### Source text
Andrei,
Here is an "interesting sufficient condition" for model-theoretc
conservativity to entail proof-theoretic conservativity, particularly
relevant to the present discussion:
If in T there is a theorem asserting that an extension is
model-theoretically conservative, in the form required by the old
version of "new_specification" i.e. asserting the existence (implicitly
in every model) of values satisfying some predicate, then the extension
obtained by asserting that property of some group of new constants will
be proof-theoretically conserative.
We know that this is the case because the theorem enables us to
introduce a conservative extension using a simple definition and the
choice function which includes the intended extension (and some other
stuff, but, conservative assuming that simple definition is conservative).
Probably this rationale extends also to the more recent version of
"new_specification", maybe even to the yet stronger version not
implemented which would allow simultaneous extension with constants and
type constructors.
Roger Jones
On 23/10/2016 14:31, Andrei Popescu wrote:
Hi Rob,
>> It’s the other way round. Soundness implies that proof-theoretic
conservativity implies model-theoretic conservativity.
Ondra's statement was the correct one.
Let's spell this out, to make sure we are speaking of the same thing.
Say you have a signature Sigma' extending a signature Sigma (by adding
some constant and type constructor symbols). Then every Sigma'-model
M' produces a Sigma-Model, Forget(M'), by forgetting the
interpretation of the symbols in Sigma' minus Sigma. Moreover,
(*) For every closed Sigma-formula phi, we have that M |= phi holds
iff Forget(M) |= phi holds.
Let T be a Sigma-theory (i.e., a set of closed Sigma-formulas), and
let T' be a Sigma'-theory that includes T.
T' is called:
(A) a model-theoretic conservative extension of T if, for all
Sigma-models M of T, there exists a Sigma'-model M' of T' such that
Forget(M') = M.
(B) a proof-theoretic conservative extension of T if, for all closed
Sigma-formulas phi, T' |- phi implies T |- phi.
Assuming soundness *and completeness*, we have (A) implies (B). Proof:
We can reason about semantic deduction |= instead of syntactic
deduction. Assume T'|= phi .To prove T|= phi, let M |= T; by (A), we
find M' |= T' such that Forget(M') = M. With T'|= phi, we obtain
Forget(M')|= phi. From this and (*), we obtain M' |= phi, as desired.
In general, (B) does not imply (A), and I don't know
of interesting sufficient conditions for when it does.
Best,
Andrei
------------------------------------------------------------------------
*From:* Rob Arthan <r...@lemma-one.com>
*Sent:* 23 October 2016 12:23
*To:* Ondřej Kunčar
*Cc:* Ken Kubota; Prof. Andrew M. Pitts; Prof. Thomas F. Melham;
cl-isabelle-us...@lists.cam.ac.uk; Roger Bishop Jones; Prof. Peter B.
Andrews; Andrei Popescu; HOL-info list
*Subject:* Re: [Hol-info] [isabelle] definability of new types (HOL),
overloaded constant definitions for axiomatic type classes (Isabelle)
- Re: Who is ProofPower "by" (and STT)?
Ondrej,
> On 22 Oct 2016, at 20:07, Ondřej Kunčar <kun...@in.tum.de> wrote:
>
> Hi Rob,
> you are right that we mention only the plain definitions in HOL and not
> the implicit ones, when we compare the definitional mechanism of HOL
and
> Isabelle/HOL. (If this what you meant; I assume you didn't mean to say
> that the overloading in Isabelle is 25 years out of date).

### Exercise requirements
1. Revise the thread on conservative extensions from "Let T be a Sigma-theory" through "implies T |- phi.", replacing "model-theoretic conservative extension" with "semantic conservative extension".
2. Using the thread on conservative extensions, mark each statement yes or no, and quote the words that decide it: (a) Andrei states that (A) implies (B) when soundness and completeness are assumed. (b) Andrei states that (B) implies (A) in general. (c) Rob Arthan's message was sent on 22 October 2016.
The records aren't needed.

Segmentation data
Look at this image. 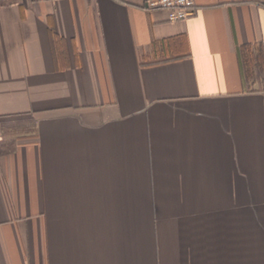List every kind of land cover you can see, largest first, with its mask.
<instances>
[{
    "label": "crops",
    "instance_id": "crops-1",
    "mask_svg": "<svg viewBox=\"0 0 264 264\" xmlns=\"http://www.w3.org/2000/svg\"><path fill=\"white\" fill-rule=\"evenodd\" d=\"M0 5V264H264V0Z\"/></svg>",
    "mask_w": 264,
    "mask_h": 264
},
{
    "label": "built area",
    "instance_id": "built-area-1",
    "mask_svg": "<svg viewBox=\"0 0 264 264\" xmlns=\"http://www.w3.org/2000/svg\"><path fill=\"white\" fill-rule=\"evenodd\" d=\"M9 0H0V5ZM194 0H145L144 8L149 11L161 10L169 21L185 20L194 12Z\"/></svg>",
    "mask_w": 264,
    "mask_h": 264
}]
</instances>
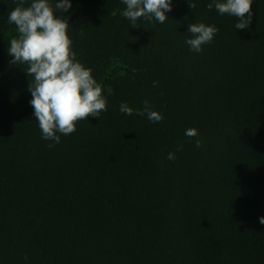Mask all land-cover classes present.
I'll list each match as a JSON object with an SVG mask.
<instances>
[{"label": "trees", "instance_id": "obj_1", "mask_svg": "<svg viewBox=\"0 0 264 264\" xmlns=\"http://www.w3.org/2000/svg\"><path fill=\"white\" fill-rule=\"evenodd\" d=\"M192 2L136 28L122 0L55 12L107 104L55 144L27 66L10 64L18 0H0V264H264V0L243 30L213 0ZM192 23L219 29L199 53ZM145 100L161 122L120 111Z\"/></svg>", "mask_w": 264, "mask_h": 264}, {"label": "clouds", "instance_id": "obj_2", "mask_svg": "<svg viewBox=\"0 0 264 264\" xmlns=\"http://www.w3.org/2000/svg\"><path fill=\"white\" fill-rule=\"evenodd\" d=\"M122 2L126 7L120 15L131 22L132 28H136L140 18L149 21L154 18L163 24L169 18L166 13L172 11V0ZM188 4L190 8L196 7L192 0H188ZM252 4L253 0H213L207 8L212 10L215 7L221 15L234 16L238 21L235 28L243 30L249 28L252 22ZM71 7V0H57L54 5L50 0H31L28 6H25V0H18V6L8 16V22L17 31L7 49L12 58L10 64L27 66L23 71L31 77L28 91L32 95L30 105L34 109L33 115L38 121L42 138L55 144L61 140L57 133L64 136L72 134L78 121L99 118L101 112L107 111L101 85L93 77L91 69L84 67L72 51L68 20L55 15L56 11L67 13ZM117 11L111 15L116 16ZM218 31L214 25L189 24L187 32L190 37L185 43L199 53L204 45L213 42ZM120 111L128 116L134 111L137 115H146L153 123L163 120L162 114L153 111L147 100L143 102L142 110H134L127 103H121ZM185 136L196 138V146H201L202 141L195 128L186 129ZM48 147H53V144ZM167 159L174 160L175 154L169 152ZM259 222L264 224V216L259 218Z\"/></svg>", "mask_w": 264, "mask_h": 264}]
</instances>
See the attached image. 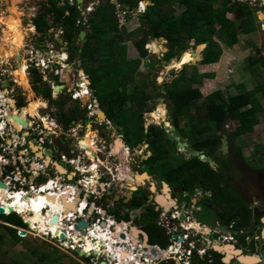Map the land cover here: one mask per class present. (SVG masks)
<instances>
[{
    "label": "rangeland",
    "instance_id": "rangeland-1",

### Completed exercise
1.
Let T be a Sigma-theory (i.e., a set of closed Sigma-formulas), and
let T' be a Sigma'-theory that includes T.
T' is called:
(A) a semantic conservative extension of T if, for all
Sigma-models M of T, there exists a Sigma'-model M' of T' such that
Forget(M') = M.
(B) a proof-theoretic conservative extension of T if, for all closed
Sigma-formulas phi, T' |- phi implies T |- phi.

2.
(a) Yes: "Assuming soundness *and completeness*, we have (A) implies (B)."
(b) No: "In general, (B) does not imply (A)"
(c) No: "23 October 2016 12:23"